EXERCISE INSTRUCTIONS: For the records below, give the number of lines where the string "right" occurs. Include nothing else.

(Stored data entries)
------------------------------------------------------------------------

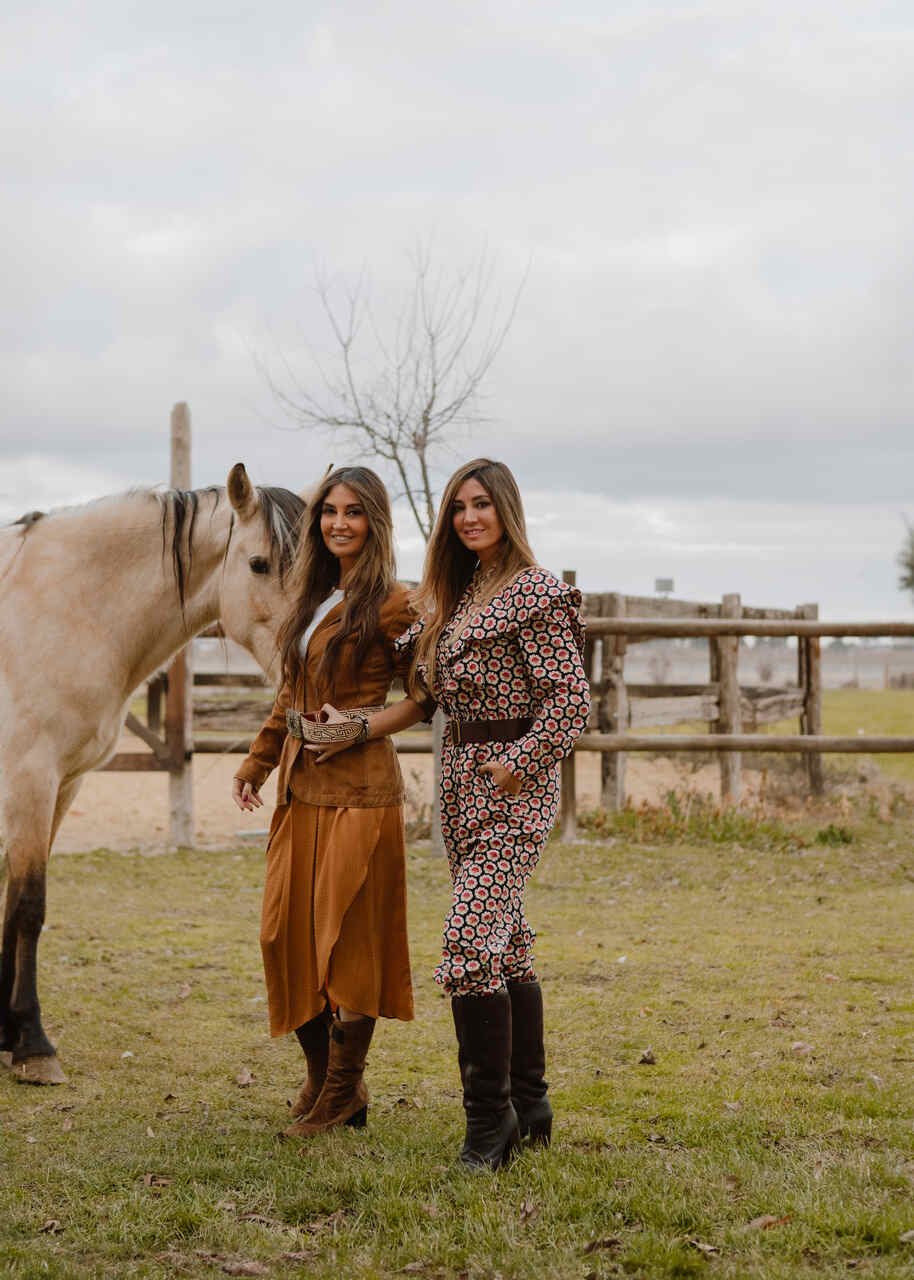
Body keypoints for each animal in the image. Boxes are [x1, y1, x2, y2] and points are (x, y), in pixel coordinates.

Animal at [0, 465, 305, 1085]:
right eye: (258, 563)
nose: (305, 659)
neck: (62, 605)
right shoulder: (30, 779)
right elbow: (27, 904)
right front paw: (33, 1045)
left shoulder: (64, 784)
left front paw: (5, 1036)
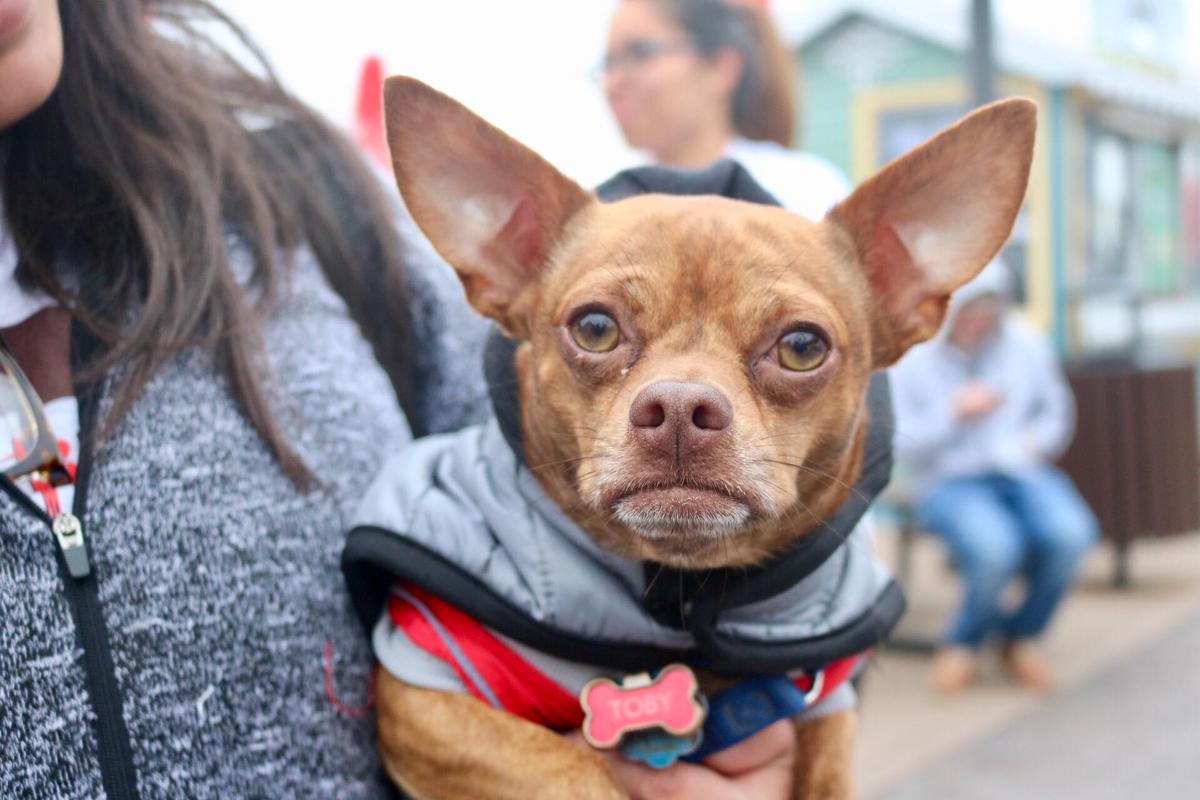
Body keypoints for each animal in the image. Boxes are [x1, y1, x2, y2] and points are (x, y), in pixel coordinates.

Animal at [360, 76, 1036, 800]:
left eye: (802, 347)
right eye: (595, 328)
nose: (681, 407)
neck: (683, 594)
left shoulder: (824, 698)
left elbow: (828, 773)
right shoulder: (424, 690)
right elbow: (569, 772)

------------------------------------------------------------------------

RESULT: 7